Here is the course description:
Two of the most pressing questions about American religion and its public role are intertwined: how should religions relate to one another, and how should religions relate to the state? In this class you will take up these two questions through the historical analysis of texts about the interactions of Protestant, Catholic, Jewish, Mormon, and Native American religions with one another and with the federal and state governments. You will investigate how law has regulated the public sphere and the civil square in which religious interactions take place, but also how religious actors have driven those interactions. We will trace the history of American pluralism, from the fact of diversity in eighteenth century to the idea of pluralism in the twenty-first century. Because this is a writing seminar, you will write three essays: one expositing a document about a religious conflict, a second interacting with other historians’ interpretations, and a third based on original research into religious conflict.
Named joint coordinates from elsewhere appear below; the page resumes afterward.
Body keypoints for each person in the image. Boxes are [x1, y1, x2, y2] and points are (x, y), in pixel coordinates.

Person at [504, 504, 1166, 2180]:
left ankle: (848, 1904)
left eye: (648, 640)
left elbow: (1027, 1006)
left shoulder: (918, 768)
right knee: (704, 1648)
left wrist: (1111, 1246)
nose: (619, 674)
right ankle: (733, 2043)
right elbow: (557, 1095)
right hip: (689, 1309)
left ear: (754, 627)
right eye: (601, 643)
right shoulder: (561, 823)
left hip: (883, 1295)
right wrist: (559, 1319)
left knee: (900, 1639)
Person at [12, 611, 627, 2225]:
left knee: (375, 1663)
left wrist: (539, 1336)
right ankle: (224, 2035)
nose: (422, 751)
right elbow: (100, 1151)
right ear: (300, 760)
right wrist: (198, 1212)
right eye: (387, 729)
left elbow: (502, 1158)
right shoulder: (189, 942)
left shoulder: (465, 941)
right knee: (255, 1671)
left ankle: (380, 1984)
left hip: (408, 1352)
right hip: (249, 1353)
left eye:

I’m looking forward to the reading list for the course. We’ll be reading most of three great books: Steven K. Green’s The Second Disestablishment: Church and State in Nineteenth-Century America, David Sehat’s The Myth of American Religious Freedom, and William Hutchison’s Religious Pluralism in America: The Contentious History of a Founding Ideal.
But I’m mostly looking forward to teaching the primary sources, which range from eighteenth-century texts such as the Virginia Statute for Religious Freedom and John Leland’s The Rights of Conscience Inalienable, to nineteenth-century texts such as essays by Isaac Mayer Wise in the Occident and court cases about blasphemy, polygamy, and Bible reading, to twentieth-century texts about Jehovah’s Witnesses, drugs, and the ministerial exception. (I try to bring the course right up to the present by using Hosanna-Tabor Evangelical Lutheran Church and School v. EEOC.) There are a lot of ‘echoes’ in the texts: for example, James Madison’s ‘Memorial and Remonstrance Against Religious Assessments’ is quoted in several of the nineteenth- and twentieth-century texts, and the question of school prayer and Bible reading comes up again and again.
I think the problem of how an open society can both permit wild religious diversity and full religious expression is one of the most crucial questions facing our democracy. I hope this course will be a small contribution to helping the students and myself think through the question.